Hayes’ reining WSL champions face an Arsenal outfit who currently, under new boss Jonas Eidevall, lie one point ahead of them at the top of the table. Chelsea, who will complete a treble with victory on Sunday, having also won the League Cup last term, were beaten 3-2 by the Gunners in their opening WSL fixture this season.
Hayes said: “I just think that game’s so long ago. I look at the evolution of our team and we’ve got better in every area, not because we were poor, because it was the first game of the season, we’d been together less than eight sessions.”
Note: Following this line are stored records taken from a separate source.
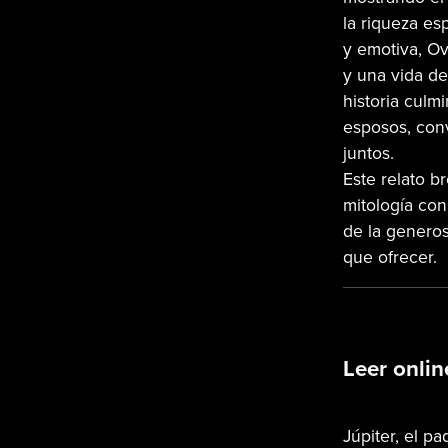
la riqueza esp
y emotiva, O
y una vida de
historia culm
esposos, con
juntos.
Este relato b
mitología con
de la generos
que ofrecer.
Leer onlin
Júpiter, el p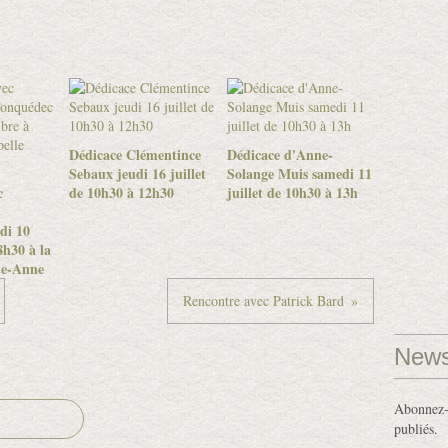
Dédicace Clémentince
Dédicace d'Anne-
Sebaux jeudi 16 juillet
Solange Muis samedi 11
c
de 10h30 à 12h30
juillet de 10h30 à 13h
di 10
h30 à la
te-Anne
Rencontre avec Patrick Bard
News
Abonnez-v
publiés.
Hayes, who previously guided Chelsea to FA Cup glory in 2015 and then in 2018 with victory over Arsenal, said having the final on a “poignant” date must serve “as a reminder this game won’t be banned again and is only going to grow and get better”.
She was asked what she hoped to see from the competition 10 years down the line.
“More prize money, for everyone, not (just) the winning teams,” she said. “We need more money being invested so it can trickle all the way down. I don’t think it’s anywhere near what it should be, and it’s nowhere near what the men’s game is.”
Hayes also emphasised the need for more work to be done to encourage girls to take up the game, saying: “If we want to invest in our game further down, we need that money, as well as, I think, continuing to provide more opportunities at grassroots level, because girls don’t travel to play football like boys do. I see that in the lack of diversity in our game.
“There’s scores of girls who are not going to get on trains and buses to come to Cobham, or Arsenal, or (other places). We need more inner-city funded projects and to come up with better ways to create solutions for girls and women, not just all just modelled on the boys’ and men’s game.
“That for me is where I feel for us to go another step further in our game, we have to get it right. We have to have more diversity in our game.”